A recreational prawn fisherman has been fined $18,000 after pleading guilty to three fisheries charges, including fishing at the entrance to Howe Sound in an area banned to bottom fishing to protect rare glass sponge reefs.
Jian Lun Aaron Zhang, 42, of Burnaby, was handed the fine Monday, Nov. 28, in North Vancouver provincial court.
Zhang was nabbed by fisheries officers on July 20, 2020, prawn fishing on his boat in Queen Charlotte Channel, an area between West Vancouver and Bowen Island that is closed to bottom fishing to protect the ancient sponge reefs that exist in pockets throughout Howe Sound and along the B.C. coast.
When fisheries officers showed up, their GPS system showed Zhang’s boat was within the glass sponge reef closure area and Zhang was pulling up a prawn trap, said Judge Joanne Challenger.
Zhang directed fisheries officers to other traps that were also in the same closed area.
In total, Zhang had eight prawn traps – double the allowable number. Fisheries officers seized a catch of 474 shrimp and 49 prawns, along with perch, flounder, rock fish and Dungeness crab.
Challenger noted the number of traps being used on the boat was an aggravating factor in the case, as was the “significant amount of bycatch.”
On the day he was caught by fisheries officers. Zhang was on a 26-foot sport fishing boat that he’d bought a share of with several friends four years prior. Zhang paid $4,000 towards the boat, his lawyers said. That boat was sold in March 2022 for $35,000.
Zhang’s lawyer suggested Zhang – who immigrated to Canada in 2006 – didn’t fully understand the fishing closure or the importance of obeying the rules because of his limited understanding of English. Zhang set his traps outside the area, but they drifted in, he added.
The lawyer asked for a lighter fine.
But Challenger rejected that, saying “Mr. Zhang is fully culpable for the offence committed.
“Mr. Zhang had a duty to inform himself about the closed area,” she said.
“We are stewards of our environment. We have an obligation to others in society and to future generations to be diligent in managing the resources that we have inherited. Social interests override an individual entitlement and accountable stewardship is demanded and expected not merely hoped for,” she said.
Challenger said given the large number of recreational fishers, those who don’t obey the rules can have a significant impact on fisheries resources.

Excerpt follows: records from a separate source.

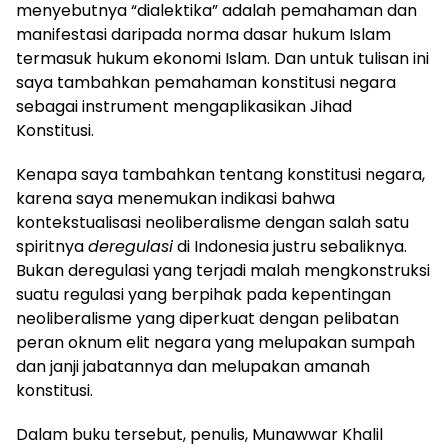
menyebutnya “dialektika” adalah pemahaman dan
manifestasi daripada norma dasar hukum Islam
termasuk hukum ekonomi Islam. Dan untuk tulisan ini
saya tambahkan pemahaman konstitusi negara
sebagai instrument mengaplikasikan Jihad
Konstitusi.
Kenapa saya tambahkan tentang konstitusi negara,
karena saya menemukan indikasi bahwa
kontekstualisasi neoliberalisme dengan salah satu
spiritnya
deregulasi
di Indonesia justru sebaliknya.
Bukan deregulasi yang terjadi malah mengkonstruksi
suatu regulasi yang berpihak pada kepentingan
neoliberalisme yang diperkuat dengan pelibatan
peran oknum elit negara yang melupakan sumpah
dan janji jabatannya dan melupakan amanah
konstitusi.
Dalam buku tersebut, penulis, Munawwar Khalil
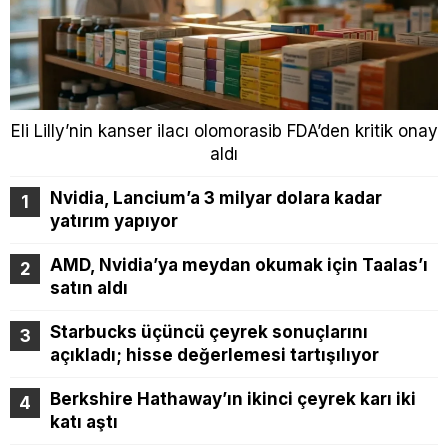
Eli Lilly’nin kanser ilacı olomorasib FDA’den kritik onay
aldı
Nvidia, Lancium’a 3 milyar dolara kadar
yatırım yapıyor
AMD, Nvidia’ya meydan okumak için Taalas’ı
satın aldı
Starbucks üçüncü çeyrek sonuçlarını
açıkladı; hisse değerlemesi tartışılıyor
Berkshire Hathaway’ın ikinci çeyrek karı iki
katı aştı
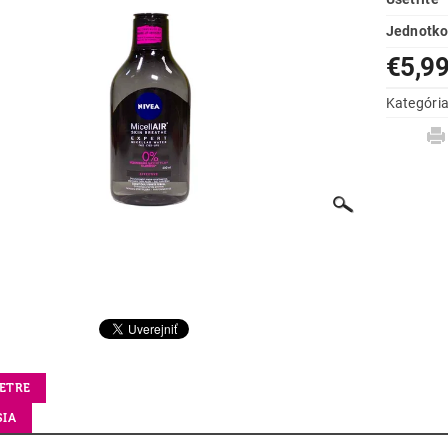
Jednotko
€5,9
Kategóri
ETRE
SIA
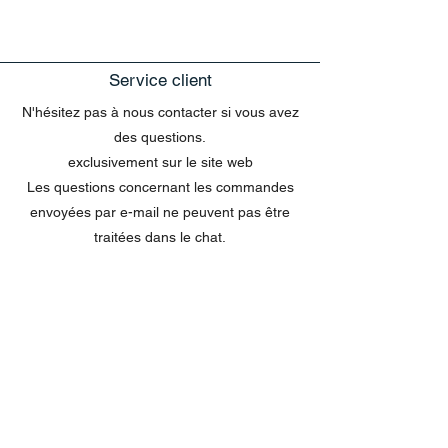
Service client
N'hésitez pas à nous contacter si vous avez
des questions.
exclusivement sur le site web
Les questions concernant les commandes
envoyées par e-mail ne peuvent pas être
traitées dans le chat.
MENU
Tout acheter
Disney
Peluches
tasses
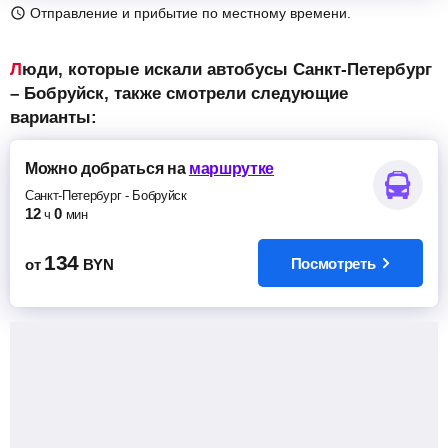
Отправление и прибытие по местному времени.
Люди, которые искали автобусы Санкт-Петербург
– Бобруйск, также смотрели следующие
варианты:
Можно добраться
на
маршрутке
Санкт-Петербург
-
Бобруйск
12
0
ч
мин
134
Посмотреть
от
BYN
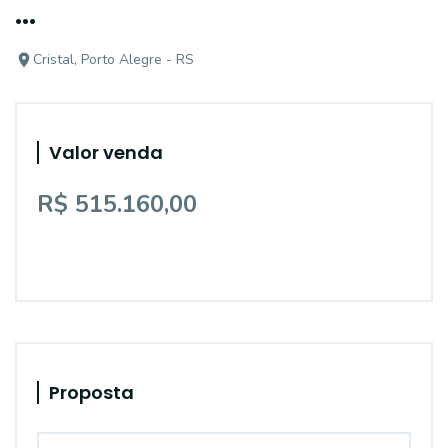
...
Cristal, Porto Alegre - RS
Valor venda
R$ 515.160,00
Proposta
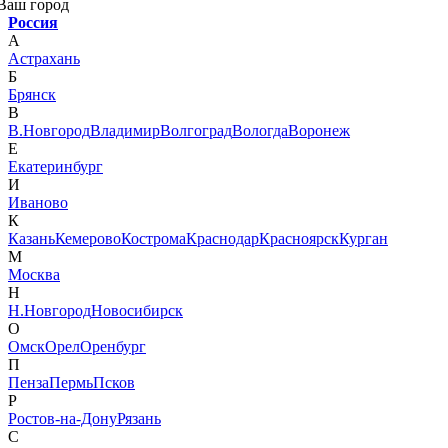
Ваш город
Россия
А
Астрахань
Б
Брянск
В
В.Новгород
Владимир
Волгоград
Вологда
Воронеж
Е
Екатеринбург
И
Иваново
К
Казань
Кемерово
Кострома
Краснодар
Красноярск
Курган
М
Москва
Н
Н.Новгород
Новосибирск
О
Омск
Орел
Оренбург
П
Пенза
Пермь
Псков
Р
Ростов-на-Дону
Рязань
С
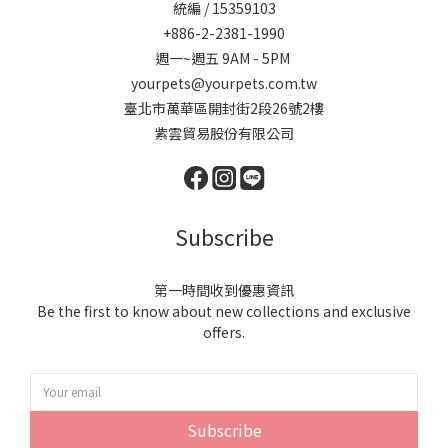
統編 / 15359103
+886-2-2381-1990
週一~週五 9AM - 5PM
yourpets@yourpets.com.tw
臺北市萬華區開封街2段26號2樓
紫雲貿易股份有限公司
Subscribe
第一時間收到優惠資訊
Be the first to know about new collections and exclusive
offers.
Subscribe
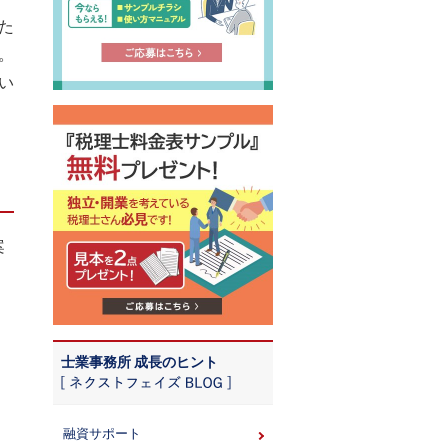
た
。
い
案
士業事務所 成長のヒント
融資サポート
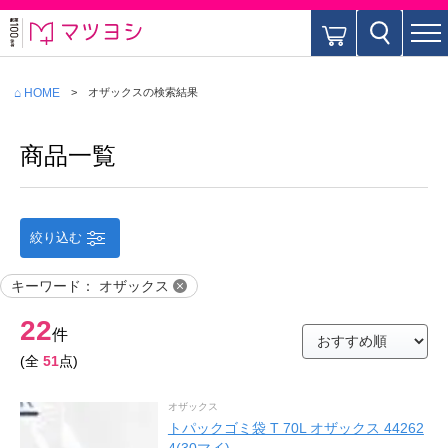
⌂ HOME
オザックス
の検索結果
商品一覧
絞り込む
キーワード
：
オザックス
22
件
(全
51
点)
オザックス
トパックゴミ袋 T 70L オザックス 44262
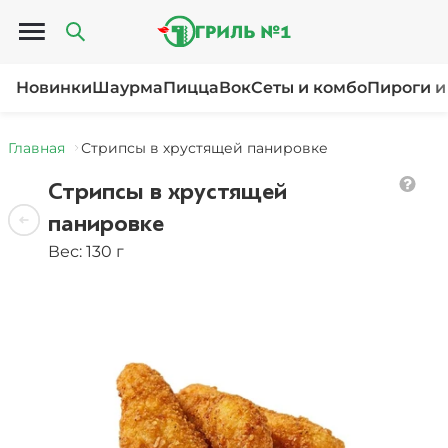
Открыть меню
Новинки
Шаурма
Пицца
Вок
Сеты и комбо
Пироги и
Главная
Стрипсы в хрустящей панировке
Стрипсы в хрустящей
панировке
Вес: 130 г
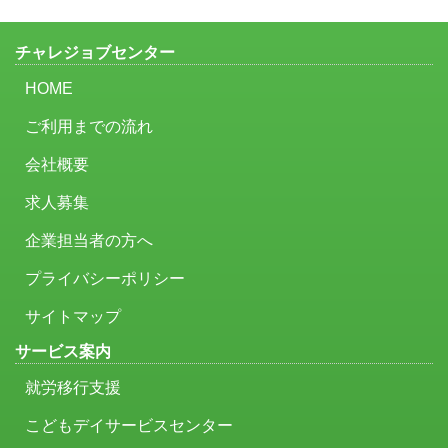
チャレジョブセンター
HOME
ご利用までの流れ
会社概要
求人募集
企業担当者の方へ
プライバシーポリシー
サイトマップ
サービス案内
就労移行支援
こどもデイサービスセンター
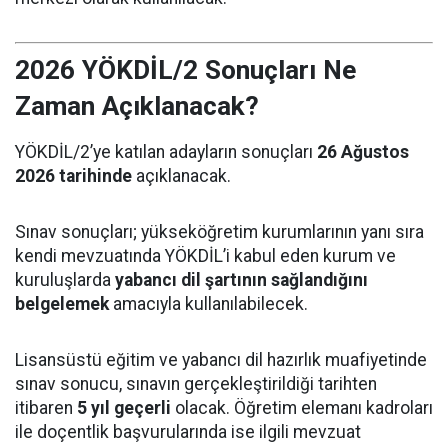
2026 YÖKDİL/2 Sonuçları Ne
Zaman Açıklanacak?
YÖKDİL/2’ye katılan adayların sonuçları
26 Ağustos
2026 tarihinde
açıklanacak.
Sınav sonuçları; yükseköğretim kurumlarının yanı sıra
kendi mevzuatında YÖKDİL’i kabul eden kurum ve
kuruluşlarda
yabancı dil şartının sağlandığını
belgelemek
amacıyla kullanılabilecek.
Lisansüstü eğitim ve yabancı dil hazırlık muafiyetinde
sınav sonucu, sınavın gerçekleştirildiği tarihten
itibaren
5 yıl geçerli
olacak. Öğretim elemanı kadroları
ile doçentlik başvurularında ise ilgili mevzuat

“We all have to understand that there really are just a limited number of fish in the sea,” she said.
She handed Zhang a $12,000 fine for fishing in a closed area plus a $3,000 fine for fishing with more than four traps and a $3,000 fine for fishing with a trap that wasn’t properly identified.
The judge also ordered all the fishing gear and illegally caught prawns, shrimp and crab forfeited to the Crown.
Correction, Nov. 30, 2022: This article has been amended to correct an error in the photo caption. Halkett Point is on Gambier Island, not Bowen Island as was stated in an earlier version of this article.